■ Supplied text ■

══════

Officials produce a Grand Staircase management plan in spite of ongoing litigation

The Bureau of Land Management (BLM) announced the proposed plan for the Grand Staircase-Escalante National Monument in southern Utah in a press release this week.

“These plans are the result of deliberate and collaborative input from cooperating agency partners, local communities, stakeholders, the Utah Resource Advisory Council, Tribes, and the American public,” Acting Grand Staircase-Escalante National Monument Manager Harry Barber said. 

The BLM also reported receiving 120,061 comments during the official public scoping period in 2018. In a second public comment period, the BLM hosted two public meetings, which were attended by a total of 197 people.

The planning process has moved forward in spite of conflict over the monument’s boundaries, which were reduced by executive order in 2017.

The proposed plans released this week, referred to as the Resource Management Plan (RMP) and Final Environmental Impact Statement (EIS), were developed in cooperation with 11 state and federal agencies and two Utah counties.

The BLM formally invited seven Native American tribes to participate as cooperating agencies. Two of those tribes, the Kaibab Band of Paiute Indians and the Pueblo of San Felipe, accepted the invitation. 

According to the BLM, the Shivwits Band of the Paiute Indians and the Pueblo of San Felipe expressed interest in future consultation and meetings, and the BLM stated in the plan that it intends to continue to engage interested tribes in the planning process.

 The Grand Staircase-Escalante National Monument has been a source of controversy since its establishment by President Bill Clinton in 1996. At that time, many local and state officials, and citizens balked  at the restrictive designation of nearly 1.9 million acres of public land. 

In 2017, the Trump administration reduced the Grand Staircase-Escalante National Monument to just over a million acres, a move which is currently being challenged in lawsuits brought by several environmental groups, including the Southern Utah Wilderness Alliance (SUWA).

Many of these groups feel the planning process should be suspended until the legal challenges are resolved.

“This illegal plan puts a fine point on the Trump administration’s rapacious vision for America’s public lands. This is a plan of plunder: authorizing rampant chaining of pinyon-juniper forests, unbridled energy development, and a free-for-all of off-road vehicle abuse,” said Kya Marienfeld, Wildlands Attorney for SUWA. 

The released plan includes distinct Resource Management Plans for both lands within the reduced boundaries and for the approximately 860,000 acres excluded from the monument  in 2017. That region is referred to as the Kanab-Escalante Planning Area (KEPA).

══════

■ Extracted data ■
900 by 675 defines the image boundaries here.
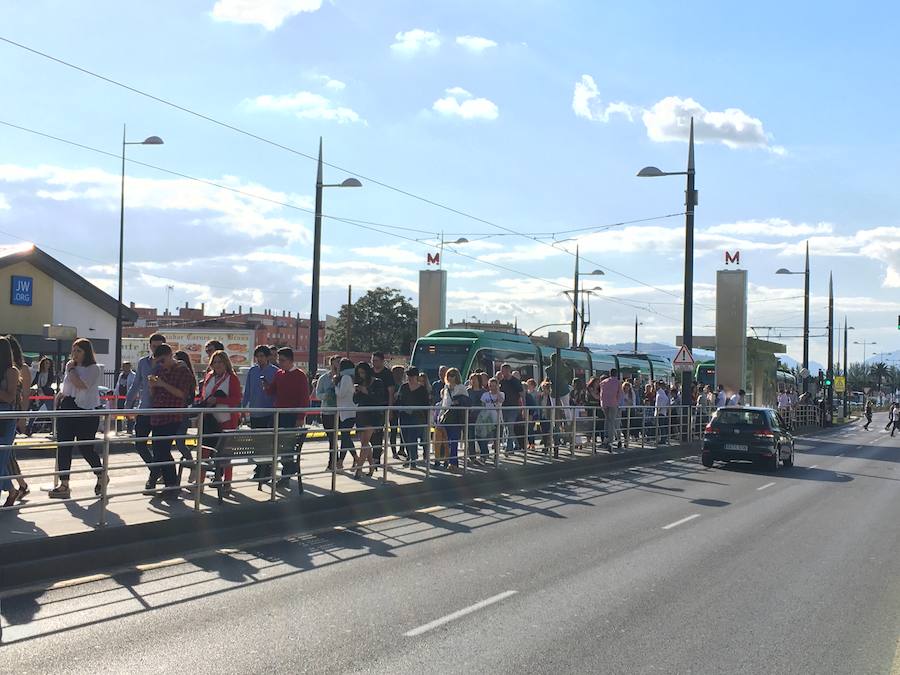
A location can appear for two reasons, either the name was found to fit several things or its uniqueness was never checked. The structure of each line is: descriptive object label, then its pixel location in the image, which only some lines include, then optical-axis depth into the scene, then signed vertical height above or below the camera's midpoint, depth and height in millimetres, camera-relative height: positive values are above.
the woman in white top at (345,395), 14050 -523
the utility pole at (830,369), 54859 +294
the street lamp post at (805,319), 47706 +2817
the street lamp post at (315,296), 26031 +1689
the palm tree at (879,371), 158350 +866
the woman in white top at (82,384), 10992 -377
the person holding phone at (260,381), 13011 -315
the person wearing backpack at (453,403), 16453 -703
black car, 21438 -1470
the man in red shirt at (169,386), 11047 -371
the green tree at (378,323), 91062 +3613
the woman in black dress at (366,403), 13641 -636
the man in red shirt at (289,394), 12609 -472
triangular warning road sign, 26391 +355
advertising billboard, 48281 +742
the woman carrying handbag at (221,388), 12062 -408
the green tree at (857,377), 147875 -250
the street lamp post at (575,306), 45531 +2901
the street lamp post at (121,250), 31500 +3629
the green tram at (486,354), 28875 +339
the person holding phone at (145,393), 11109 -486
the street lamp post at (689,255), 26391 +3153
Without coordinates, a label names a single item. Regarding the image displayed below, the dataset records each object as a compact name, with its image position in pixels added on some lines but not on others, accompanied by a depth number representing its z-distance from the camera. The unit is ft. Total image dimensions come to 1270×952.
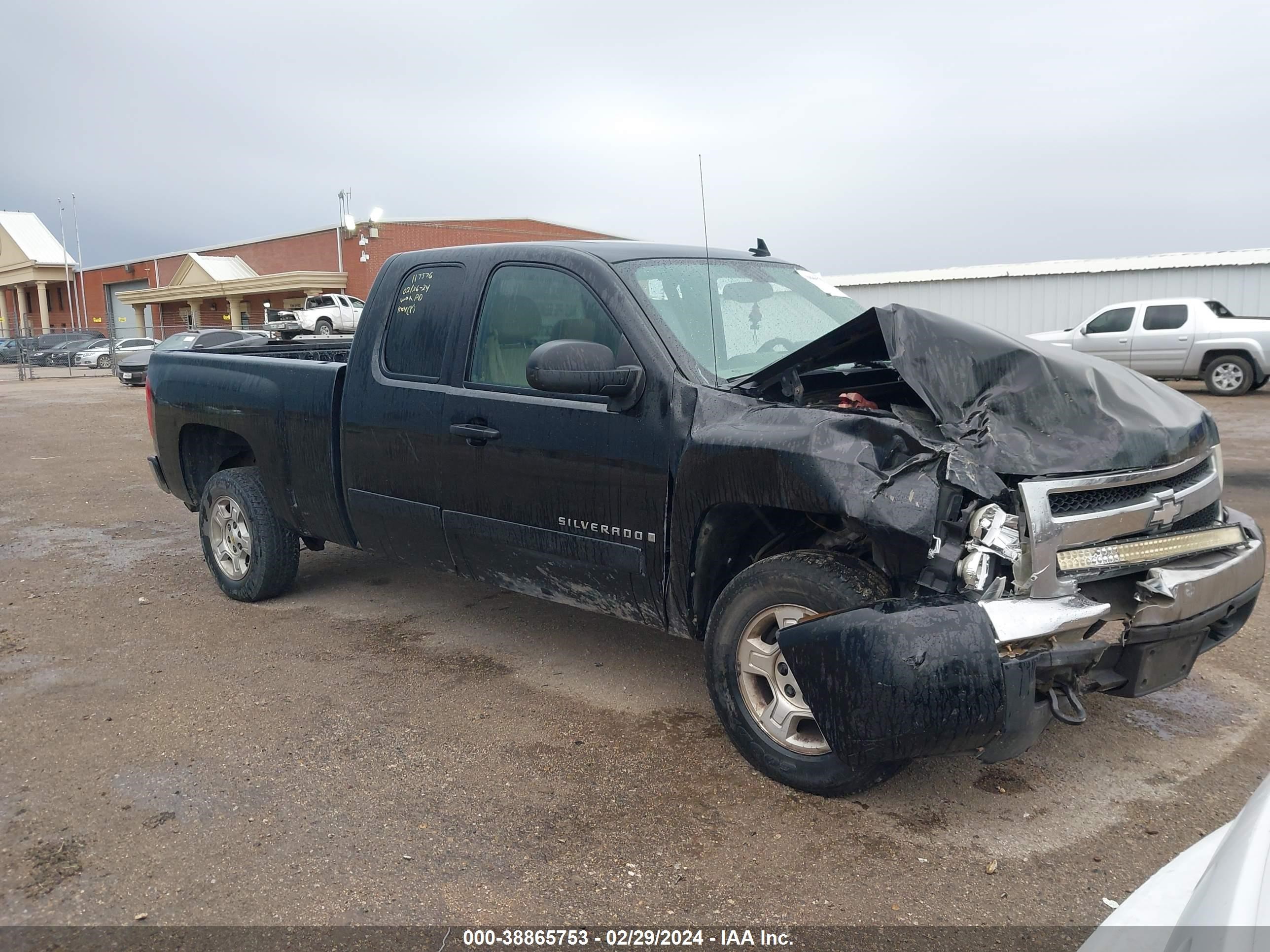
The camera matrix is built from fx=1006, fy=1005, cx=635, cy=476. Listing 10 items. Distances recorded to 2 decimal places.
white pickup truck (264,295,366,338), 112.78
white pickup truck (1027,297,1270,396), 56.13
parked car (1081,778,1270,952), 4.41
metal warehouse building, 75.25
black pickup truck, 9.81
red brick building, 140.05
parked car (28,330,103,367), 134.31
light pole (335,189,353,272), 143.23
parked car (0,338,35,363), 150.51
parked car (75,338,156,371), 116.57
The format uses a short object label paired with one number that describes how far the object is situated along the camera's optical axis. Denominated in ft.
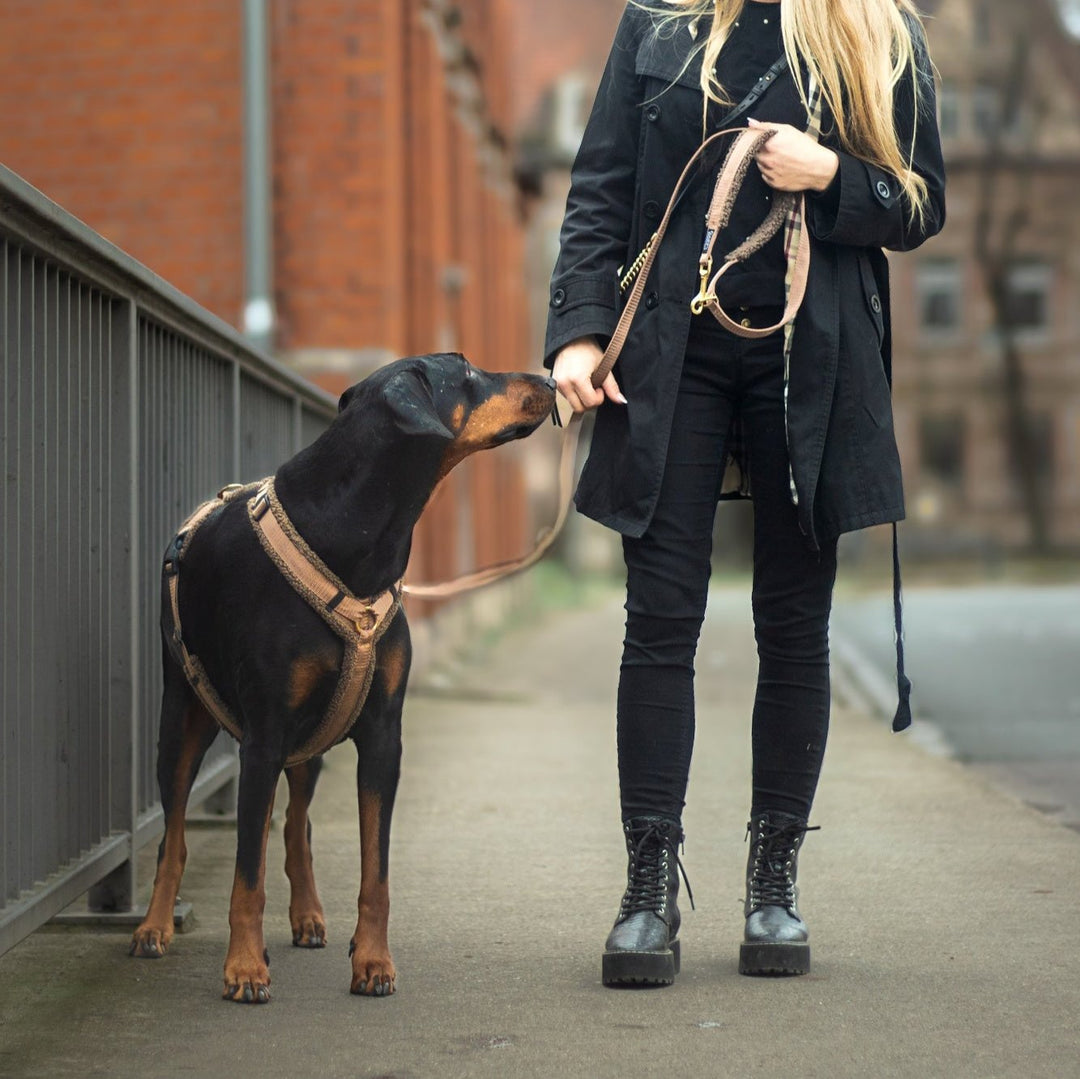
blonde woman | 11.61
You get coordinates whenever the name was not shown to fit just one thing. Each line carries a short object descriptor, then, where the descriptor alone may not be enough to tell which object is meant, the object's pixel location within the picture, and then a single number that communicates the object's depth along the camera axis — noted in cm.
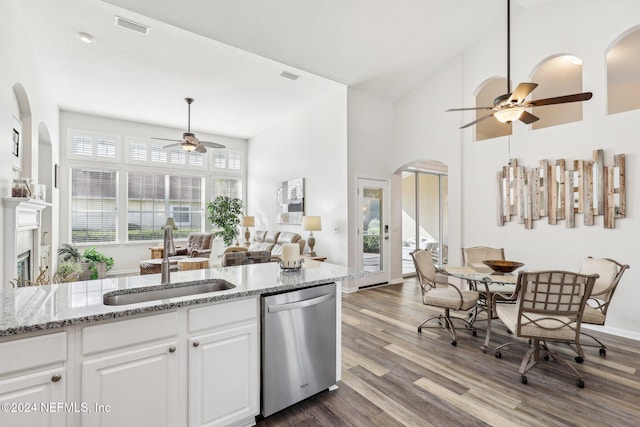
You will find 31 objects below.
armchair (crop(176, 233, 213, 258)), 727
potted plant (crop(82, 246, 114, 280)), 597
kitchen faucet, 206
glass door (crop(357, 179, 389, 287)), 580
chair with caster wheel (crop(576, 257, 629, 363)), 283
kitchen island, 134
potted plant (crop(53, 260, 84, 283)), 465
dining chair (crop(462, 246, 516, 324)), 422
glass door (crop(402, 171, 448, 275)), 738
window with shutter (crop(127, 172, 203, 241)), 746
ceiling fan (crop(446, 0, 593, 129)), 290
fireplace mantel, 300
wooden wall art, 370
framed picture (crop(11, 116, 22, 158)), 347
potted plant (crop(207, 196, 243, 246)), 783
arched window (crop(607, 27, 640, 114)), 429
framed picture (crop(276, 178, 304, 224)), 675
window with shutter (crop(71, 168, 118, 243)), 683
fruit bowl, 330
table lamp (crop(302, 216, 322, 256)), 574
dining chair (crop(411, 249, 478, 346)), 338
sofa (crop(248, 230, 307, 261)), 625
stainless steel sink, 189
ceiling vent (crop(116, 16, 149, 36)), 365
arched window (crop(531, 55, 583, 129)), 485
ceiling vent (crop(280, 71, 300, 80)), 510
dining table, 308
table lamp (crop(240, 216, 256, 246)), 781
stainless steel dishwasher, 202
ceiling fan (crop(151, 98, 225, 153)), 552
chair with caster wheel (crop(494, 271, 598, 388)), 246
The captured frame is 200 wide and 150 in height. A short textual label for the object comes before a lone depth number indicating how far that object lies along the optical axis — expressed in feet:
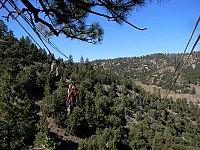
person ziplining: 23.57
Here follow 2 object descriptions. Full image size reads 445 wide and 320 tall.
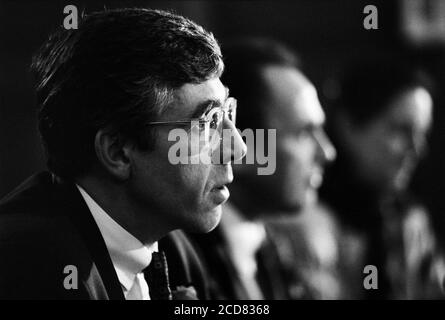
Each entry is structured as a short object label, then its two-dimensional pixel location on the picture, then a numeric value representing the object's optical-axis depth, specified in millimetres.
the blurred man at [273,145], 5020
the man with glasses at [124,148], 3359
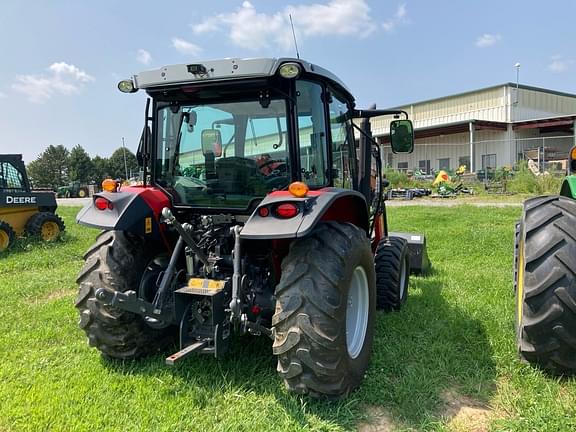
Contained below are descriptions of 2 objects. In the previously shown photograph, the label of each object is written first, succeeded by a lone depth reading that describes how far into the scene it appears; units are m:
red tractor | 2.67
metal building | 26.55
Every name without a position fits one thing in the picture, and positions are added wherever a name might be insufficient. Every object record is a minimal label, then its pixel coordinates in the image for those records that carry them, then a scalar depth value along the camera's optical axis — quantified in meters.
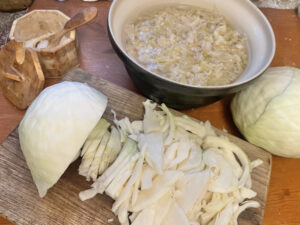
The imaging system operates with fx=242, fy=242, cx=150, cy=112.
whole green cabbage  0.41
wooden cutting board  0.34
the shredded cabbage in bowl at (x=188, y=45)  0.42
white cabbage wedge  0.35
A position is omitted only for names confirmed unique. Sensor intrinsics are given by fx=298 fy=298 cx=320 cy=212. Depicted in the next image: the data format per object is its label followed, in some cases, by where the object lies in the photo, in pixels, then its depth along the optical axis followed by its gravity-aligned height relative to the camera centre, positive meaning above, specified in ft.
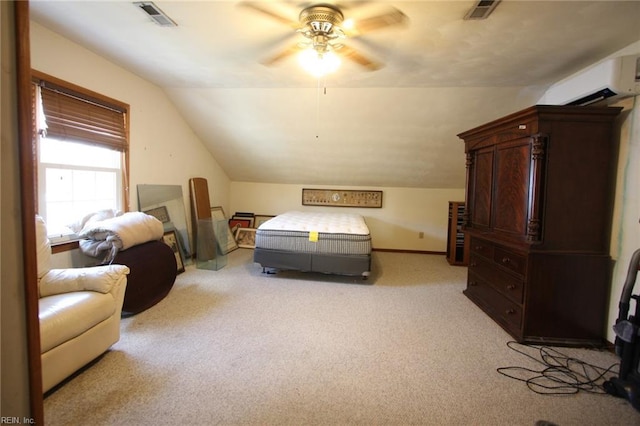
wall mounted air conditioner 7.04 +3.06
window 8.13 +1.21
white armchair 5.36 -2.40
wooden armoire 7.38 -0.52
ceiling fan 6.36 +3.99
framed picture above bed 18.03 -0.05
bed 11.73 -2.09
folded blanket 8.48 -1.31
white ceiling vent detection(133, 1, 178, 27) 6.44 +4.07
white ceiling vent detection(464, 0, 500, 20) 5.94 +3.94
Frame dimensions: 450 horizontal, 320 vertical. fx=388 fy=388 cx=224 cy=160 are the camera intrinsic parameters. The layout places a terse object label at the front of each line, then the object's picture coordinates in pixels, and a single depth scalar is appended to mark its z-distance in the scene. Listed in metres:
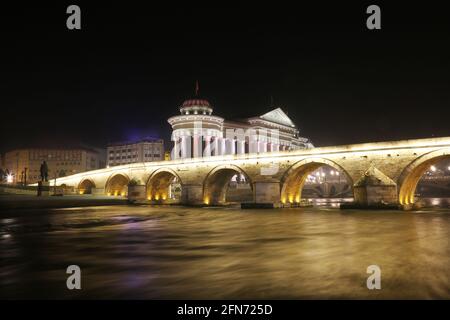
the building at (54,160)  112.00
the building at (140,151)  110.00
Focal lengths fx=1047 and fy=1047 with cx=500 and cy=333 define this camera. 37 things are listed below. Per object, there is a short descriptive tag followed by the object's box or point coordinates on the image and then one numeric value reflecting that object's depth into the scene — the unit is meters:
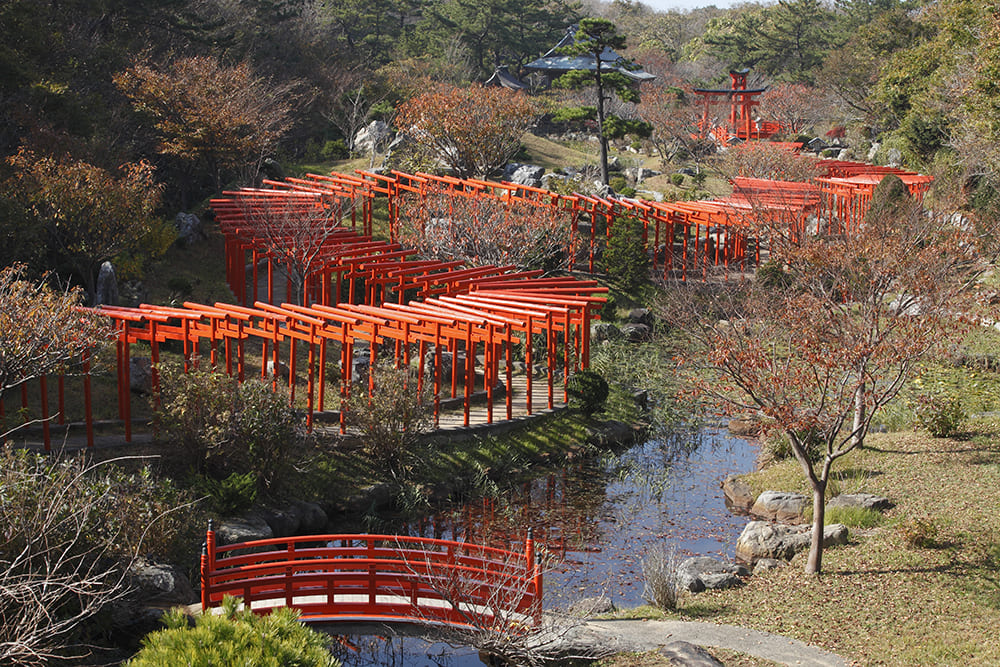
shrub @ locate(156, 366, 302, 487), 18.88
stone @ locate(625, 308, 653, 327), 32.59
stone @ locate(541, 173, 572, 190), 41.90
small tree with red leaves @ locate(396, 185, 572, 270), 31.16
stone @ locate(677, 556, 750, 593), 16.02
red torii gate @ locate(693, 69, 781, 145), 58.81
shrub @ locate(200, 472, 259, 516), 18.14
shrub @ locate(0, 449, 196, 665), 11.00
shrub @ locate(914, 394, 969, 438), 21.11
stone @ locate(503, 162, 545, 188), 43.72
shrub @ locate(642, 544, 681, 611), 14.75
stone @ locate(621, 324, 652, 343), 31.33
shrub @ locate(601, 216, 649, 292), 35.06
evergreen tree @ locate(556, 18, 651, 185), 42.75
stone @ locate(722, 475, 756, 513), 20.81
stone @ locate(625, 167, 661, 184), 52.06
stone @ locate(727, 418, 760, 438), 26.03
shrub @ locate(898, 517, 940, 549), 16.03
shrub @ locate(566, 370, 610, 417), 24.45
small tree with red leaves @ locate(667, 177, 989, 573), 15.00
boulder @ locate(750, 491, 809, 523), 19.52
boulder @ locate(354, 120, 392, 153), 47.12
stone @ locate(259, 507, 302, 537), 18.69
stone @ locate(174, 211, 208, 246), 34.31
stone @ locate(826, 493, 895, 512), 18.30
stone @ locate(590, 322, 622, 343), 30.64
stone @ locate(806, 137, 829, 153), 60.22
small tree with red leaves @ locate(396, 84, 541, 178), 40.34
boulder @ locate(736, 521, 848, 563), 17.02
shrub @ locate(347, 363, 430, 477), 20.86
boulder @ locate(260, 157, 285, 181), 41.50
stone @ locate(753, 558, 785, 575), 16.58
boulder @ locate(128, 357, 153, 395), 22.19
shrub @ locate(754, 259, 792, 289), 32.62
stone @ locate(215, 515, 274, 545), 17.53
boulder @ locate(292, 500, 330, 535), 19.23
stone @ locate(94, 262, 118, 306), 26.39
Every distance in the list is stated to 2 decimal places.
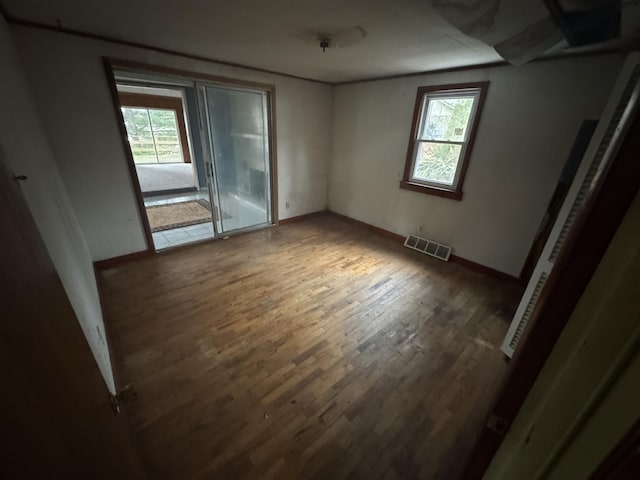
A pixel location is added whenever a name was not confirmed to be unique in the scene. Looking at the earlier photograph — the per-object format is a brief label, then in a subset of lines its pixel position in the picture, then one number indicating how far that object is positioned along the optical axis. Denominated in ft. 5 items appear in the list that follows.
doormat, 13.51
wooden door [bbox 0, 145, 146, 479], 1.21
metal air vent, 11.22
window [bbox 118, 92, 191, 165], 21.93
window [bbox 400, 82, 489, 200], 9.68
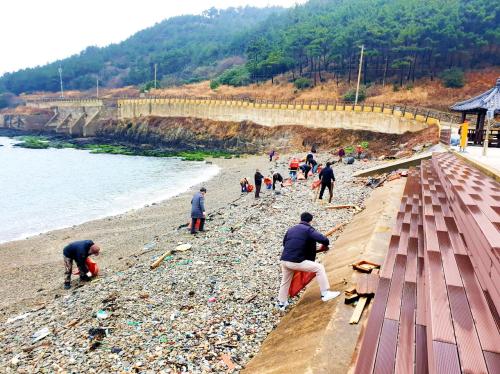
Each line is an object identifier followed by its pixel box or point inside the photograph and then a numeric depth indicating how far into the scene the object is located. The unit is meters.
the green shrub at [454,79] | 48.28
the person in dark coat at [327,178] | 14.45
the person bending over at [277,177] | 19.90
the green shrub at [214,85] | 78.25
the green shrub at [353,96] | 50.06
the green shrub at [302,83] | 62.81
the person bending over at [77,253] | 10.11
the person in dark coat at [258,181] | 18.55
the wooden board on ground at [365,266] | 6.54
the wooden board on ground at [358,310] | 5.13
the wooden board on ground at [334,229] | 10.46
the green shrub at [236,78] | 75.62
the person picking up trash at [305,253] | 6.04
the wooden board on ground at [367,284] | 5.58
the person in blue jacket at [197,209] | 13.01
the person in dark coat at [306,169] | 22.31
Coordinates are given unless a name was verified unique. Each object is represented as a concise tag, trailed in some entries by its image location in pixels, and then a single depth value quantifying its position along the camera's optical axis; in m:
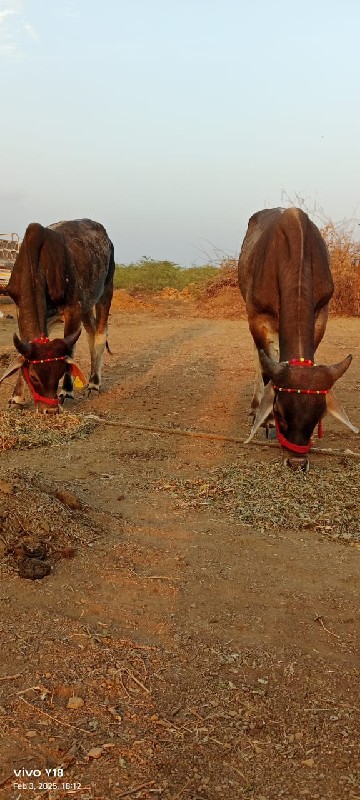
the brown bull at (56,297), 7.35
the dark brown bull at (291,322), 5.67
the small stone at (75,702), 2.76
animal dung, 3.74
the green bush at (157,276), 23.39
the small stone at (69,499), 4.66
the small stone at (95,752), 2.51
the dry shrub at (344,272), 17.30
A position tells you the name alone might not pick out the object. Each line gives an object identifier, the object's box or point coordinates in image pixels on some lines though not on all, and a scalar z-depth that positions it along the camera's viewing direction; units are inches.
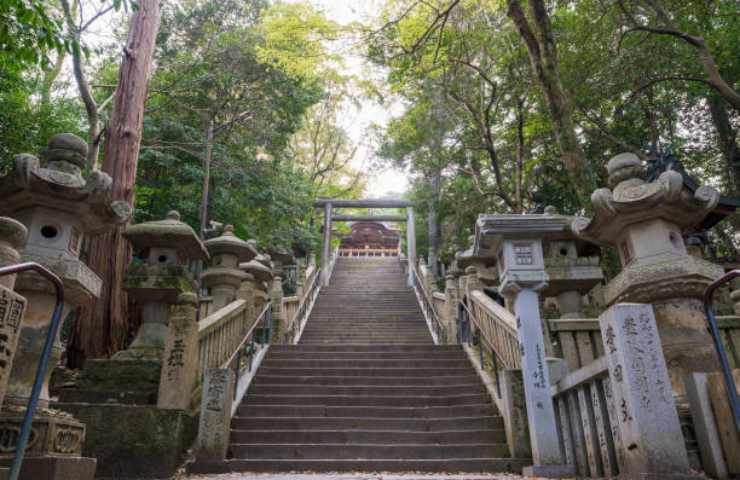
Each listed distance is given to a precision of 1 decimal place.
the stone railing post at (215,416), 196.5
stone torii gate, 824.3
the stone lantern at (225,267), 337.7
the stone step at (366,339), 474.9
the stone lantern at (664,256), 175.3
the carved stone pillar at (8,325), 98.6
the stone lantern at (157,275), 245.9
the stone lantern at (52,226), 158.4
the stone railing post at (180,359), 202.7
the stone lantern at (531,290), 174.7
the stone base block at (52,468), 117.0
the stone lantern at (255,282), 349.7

══════

■ Problems to solve ■
• A. Using the article on the Grand Staircase plan, answer the following:
(i) How many comments did the BLM receive during the official public scoping period in 2018?
(ii) Which two tribes accepted the BLM's invitation to participate as cooperating agencies?
(iii) What name is given to the region excluded from the monument in 2017?
• B. Rewrite the part of the article on the Grand Staircase plan starting with "The Bureau of" and going on through "Harry Barber said.", substituting "public statement" for "press release".

■ Solutions by task ■
• A.
(i) 120,061
(ii) The Kaibab Band of Paiute Indians and the Pueblo of San Felipe
(iii) The Kanab-Escalante Planning Area (KEPA)

• B.
The Bureau of Land Management (BLM) announced the proposed plan for the Grand Staircase-Escalante National Monument in southern Utah in a public statement this week.

“These plans are the result of deliberate and collaborative input from cooperating agency partners, local communities, stakeholders, the Utah Resource Advisory Council, Tribes, and the American public,” Acting Grand Staircase-Escalante National Monument Manager Harry Barber said.